In a second work package, we analyzed the nature and impact of dendritically localized ribosomal protein mRNAs. We found a dendritic enrichment of 16 different RP mRNAs in hippocampal slices and cultured neurons and quantified those via fluorescence in vitro hybridization (FISH). Using 3’UTR sequencing and bioinformatic approaches to describe and identify the ribosomal protein mRNAs, we discovered that 69 (out of 80) RP mRNAs were localized in the neuropil. Many of these exhibit novel and multiple 3’UTR isoforms, with some enriched in neurons and neuropil (Tushev et al., 2018). When asking the question whether ribosomal mRNAs can be translated into proteins in dendrites, we detected and quantified via the FUNCAT-PLA/Puro-PLA method 9 different RPs that were synthetized in hippocampal cultured neurons.
We have also started to examine the regulation of the local RP transcripts and translation by synaptic activity and plasticity, and asked if synaptic plasticity changes the quality or quantity globally and locally.

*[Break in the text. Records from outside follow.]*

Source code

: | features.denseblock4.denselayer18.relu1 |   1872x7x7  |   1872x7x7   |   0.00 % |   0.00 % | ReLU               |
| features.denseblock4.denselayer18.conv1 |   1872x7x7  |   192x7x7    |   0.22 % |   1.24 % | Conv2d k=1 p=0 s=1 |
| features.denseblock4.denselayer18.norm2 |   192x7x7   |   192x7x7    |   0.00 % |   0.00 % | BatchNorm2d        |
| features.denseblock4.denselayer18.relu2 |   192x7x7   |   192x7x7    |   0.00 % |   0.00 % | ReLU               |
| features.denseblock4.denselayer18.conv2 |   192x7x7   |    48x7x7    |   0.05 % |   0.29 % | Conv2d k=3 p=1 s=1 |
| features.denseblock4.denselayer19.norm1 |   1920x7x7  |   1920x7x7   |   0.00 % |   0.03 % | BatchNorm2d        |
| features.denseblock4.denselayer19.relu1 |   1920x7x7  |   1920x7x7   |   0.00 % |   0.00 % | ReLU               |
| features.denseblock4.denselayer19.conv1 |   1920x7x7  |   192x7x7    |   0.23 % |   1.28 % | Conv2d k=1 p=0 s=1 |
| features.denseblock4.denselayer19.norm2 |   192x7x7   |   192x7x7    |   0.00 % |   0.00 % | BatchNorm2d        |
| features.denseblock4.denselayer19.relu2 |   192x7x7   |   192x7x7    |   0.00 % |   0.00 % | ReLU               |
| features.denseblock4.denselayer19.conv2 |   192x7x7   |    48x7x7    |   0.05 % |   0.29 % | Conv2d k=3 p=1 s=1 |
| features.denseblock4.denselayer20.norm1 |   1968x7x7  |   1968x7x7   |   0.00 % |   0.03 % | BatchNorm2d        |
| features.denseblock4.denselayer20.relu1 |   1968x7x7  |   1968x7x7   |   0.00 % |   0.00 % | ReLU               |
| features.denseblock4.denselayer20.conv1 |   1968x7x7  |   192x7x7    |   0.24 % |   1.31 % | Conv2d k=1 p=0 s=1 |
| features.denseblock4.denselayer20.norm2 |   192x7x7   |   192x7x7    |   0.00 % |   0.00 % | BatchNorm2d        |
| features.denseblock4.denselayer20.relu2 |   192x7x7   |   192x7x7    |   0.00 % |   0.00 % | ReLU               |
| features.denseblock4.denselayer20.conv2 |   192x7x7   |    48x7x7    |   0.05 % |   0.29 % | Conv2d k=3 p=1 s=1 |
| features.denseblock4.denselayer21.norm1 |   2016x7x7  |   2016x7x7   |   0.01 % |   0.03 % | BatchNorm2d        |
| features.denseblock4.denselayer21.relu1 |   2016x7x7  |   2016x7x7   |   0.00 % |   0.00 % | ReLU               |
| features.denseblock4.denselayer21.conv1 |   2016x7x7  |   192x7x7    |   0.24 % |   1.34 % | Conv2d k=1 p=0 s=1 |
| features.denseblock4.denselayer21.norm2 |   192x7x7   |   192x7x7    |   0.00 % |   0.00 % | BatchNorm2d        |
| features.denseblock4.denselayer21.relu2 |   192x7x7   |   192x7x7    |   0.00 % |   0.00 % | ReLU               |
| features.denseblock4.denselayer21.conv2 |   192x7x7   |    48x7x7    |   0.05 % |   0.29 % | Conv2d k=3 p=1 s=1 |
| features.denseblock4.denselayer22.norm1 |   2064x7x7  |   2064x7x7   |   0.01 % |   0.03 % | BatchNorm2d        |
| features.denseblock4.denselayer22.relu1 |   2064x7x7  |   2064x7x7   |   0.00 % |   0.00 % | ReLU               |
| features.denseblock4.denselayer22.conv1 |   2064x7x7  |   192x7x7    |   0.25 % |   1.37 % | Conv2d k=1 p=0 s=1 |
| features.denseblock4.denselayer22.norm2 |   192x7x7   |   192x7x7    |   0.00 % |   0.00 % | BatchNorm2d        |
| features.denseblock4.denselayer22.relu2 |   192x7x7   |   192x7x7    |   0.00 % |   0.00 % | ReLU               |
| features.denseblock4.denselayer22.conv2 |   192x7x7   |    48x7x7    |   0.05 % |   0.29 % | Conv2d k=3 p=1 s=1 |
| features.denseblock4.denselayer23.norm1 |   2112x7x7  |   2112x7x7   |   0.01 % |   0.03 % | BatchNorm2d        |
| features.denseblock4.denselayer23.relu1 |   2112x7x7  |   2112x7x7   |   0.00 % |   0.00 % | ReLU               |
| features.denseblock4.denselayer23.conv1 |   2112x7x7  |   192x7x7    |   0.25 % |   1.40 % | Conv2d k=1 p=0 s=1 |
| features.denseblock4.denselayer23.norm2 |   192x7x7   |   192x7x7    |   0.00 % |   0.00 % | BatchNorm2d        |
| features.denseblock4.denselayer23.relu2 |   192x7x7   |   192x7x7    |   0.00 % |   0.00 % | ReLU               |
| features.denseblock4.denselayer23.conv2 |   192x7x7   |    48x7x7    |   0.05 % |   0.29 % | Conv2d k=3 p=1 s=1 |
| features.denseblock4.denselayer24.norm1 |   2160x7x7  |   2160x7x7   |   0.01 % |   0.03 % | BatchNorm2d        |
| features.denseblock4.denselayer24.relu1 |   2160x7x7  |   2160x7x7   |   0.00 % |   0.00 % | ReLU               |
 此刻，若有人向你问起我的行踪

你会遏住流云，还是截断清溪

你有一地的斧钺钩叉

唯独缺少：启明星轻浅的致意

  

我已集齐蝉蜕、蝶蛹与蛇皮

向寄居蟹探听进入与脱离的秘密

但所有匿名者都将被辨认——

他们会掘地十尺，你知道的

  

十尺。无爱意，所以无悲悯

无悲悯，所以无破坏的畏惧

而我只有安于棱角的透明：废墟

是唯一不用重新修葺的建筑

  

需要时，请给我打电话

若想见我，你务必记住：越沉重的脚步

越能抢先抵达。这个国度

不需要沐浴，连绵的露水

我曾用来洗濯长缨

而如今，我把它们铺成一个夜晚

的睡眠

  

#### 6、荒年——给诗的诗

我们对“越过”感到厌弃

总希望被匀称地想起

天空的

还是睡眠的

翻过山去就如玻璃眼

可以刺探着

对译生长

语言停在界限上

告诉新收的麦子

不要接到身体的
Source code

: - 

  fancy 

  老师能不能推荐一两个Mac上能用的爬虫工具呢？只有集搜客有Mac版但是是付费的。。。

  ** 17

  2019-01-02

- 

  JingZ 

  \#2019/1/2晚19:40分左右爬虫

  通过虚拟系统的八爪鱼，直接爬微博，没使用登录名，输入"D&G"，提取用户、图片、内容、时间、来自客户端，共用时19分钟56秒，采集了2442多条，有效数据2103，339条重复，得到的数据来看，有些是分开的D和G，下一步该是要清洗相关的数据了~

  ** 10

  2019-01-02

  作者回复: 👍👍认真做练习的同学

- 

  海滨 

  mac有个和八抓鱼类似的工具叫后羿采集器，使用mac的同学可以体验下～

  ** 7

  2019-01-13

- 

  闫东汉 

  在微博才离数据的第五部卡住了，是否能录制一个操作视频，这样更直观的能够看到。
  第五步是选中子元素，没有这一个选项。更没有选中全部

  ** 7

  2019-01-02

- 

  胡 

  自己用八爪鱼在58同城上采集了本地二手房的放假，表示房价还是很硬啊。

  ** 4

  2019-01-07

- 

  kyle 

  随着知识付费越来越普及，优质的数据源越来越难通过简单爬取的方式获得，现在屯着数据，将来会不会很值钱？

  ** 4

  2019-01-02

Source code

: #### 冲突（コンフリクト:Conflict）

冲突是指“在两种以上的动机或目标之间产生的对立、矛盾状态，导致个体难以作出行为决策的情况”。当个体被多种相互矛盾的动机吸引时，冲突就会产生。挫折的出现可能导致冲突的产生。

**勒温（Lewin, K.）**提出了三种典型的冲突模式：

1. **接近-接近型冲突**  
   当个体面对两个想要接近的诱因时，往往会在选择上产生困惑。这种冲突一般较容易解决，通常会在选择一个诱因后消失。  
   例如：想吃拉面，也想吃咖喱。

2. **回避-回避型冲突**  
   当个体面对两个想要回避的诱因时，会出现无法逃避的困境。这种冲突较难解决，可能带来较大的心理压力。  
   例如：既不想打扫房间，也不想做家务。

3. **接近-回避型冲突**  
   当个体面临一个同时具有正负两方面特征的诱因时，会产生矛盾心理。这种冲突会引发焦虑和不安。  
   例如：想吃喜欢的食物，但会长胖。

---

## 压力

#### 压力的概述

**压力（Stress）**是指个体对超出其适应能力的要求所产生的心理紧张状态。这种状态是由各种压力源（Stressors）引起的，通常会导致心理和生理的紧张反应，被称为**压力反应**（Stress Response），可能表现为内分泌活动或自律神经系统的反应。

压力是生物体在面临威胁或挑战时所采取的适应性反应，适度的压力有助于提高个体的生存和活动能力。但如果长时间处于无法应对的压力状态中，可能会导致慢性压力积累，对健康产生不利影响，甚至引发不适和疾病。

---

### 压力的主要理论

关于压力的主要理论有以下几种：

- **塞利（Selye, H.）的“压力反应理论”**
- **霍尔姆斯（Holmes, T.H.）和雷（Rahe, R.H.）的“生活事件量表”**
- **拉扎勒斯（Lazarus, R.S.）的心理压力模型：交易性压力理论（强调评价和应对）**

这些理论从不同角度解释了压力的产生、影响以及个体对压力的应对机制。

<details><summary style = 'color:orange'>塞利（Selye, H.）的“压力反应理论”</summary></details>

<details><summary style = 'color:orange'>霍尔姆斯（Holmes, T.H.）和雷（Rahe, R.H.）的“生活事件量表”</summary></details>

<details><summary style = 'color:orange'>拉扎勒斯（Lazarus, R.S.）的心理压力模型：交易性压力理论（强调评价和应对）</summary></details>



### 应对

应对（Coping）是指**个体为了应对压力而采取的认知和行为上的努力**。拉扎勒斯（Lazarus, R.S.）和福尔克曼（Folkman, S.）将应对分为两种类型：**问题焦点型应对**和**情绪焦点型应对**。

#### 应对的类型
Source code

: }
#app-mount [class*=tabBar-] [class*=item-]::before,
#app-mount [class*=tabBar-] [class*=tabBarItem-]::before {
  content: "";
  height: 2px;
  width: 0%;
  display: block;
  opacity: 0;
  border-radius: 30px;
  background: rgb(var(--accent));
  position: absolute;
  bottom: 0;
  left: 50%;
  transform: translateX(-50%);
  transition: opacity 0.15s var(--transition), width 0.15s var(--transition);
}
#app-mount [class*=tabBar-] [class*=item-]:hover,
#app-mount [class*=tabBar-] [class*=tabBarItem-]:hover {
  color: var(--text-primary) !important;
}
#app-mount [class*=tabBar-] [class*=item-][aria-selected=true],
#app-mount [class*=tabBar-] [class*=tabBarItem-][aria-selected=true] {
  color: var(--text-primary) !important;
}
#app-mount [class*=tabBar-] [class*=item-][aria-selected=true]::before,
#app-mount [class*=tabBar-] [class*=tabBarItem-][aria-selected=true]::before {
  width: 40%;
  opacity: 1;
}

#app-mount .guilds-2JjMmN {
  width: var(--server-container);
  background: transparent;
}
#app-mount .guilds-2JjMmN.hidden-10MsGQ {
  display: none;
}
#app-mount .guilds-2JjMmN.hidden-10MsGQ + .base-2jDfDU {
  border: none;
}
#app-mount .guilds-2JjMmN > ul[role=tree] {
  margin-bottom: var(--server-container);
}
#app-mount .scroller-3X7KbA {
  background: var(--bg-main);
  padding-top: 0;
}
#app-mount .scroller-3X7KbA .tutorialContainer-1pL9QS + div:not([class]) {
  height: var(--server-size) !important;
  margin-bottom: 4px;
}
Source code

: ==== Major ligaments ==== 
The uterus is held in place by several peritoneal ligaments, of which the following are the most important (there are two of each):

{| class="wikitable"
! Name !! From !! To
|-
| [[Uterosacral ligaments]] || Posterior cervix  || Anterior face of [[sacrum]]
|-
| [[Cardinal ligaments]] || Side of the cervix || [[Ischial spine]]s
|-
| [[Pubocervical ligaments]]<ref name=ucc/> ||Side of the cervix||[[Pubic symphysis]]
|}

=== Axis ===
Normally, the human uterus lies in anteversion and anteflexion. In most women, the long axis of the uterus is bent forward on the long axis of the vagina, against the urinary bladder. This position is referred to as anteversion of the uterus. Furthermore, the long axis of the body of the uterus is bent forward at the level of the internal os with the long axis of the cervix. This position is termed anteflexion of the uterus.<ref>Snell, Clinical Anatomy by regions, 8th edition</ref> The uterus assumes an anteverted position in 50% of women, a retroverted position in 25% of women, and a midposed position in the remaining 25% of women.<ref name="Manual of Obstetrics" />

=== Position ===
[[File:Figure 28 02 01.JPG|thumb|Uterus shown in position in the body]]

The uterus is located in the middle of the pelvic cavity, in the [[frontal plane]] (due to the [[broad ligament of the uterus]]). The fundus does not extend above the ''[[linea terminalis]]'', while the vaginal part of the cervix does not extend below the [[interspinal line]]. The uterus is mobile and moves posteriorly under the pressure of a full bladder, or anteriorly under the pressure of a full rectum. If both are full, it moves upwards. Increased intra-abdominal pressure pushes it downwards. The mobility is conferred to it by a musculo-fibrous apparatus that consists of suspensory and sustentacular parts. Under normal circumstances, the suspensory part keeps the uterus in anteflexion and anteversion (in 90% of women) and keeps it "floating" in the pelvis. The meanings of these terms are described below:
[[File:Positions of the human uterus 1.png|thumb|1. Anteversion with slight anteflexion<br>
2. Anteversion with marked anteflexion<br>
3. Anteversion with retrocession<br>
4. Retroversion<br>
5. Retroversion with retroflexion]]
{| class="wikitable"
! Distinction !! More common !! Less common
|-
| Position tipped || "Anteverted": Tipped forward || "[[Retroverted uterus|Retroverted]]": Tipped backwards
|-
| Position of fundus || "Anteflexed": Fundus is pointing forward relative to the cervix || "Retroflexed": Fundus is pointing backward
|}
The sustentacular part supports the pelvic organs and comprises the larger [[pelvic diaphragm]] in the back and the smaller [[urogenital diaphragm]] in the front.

So far we have tested for the ribosomal protein RPL26 with a protocol for pharmacologically induced plasticity, but we did not observe any change in RPL26 synthesis. In order to determine how the global RP proteome is modified by synaptic activity and plasticity, we are measuring the turnover of ribosomal proteins after action-potential blockade, e.g. with tetrodoxin (TTX). In this context, we could also recently show that ribosomal proteins exhibit different half-lives, suggesting that there is remodeling in ribosomes (Doerrbaum et al., 2018).
As part of our studies on the ribosomal diversity in neuronal compartments, we have recently discovered the presence of ribosomes in axon terminals and have analyzed their localization with light microscopy and electron microscopy (Hafner et al., Science, in press). Until the end of the project, we expect to further support and expand the data described above. In addition, we aim to also discover the diversity of ribosomes associated with synapses, to determine the spatial and functional fate of locally synthesized ribosomal proteins, to determine how the local RP proteome is modified by synaptic activity and plasticity, and to understand the interaction between the ribosome-proteome and translation targets (translatome) in cell bodies, dendrites and synapses under basal and plasticity conditions.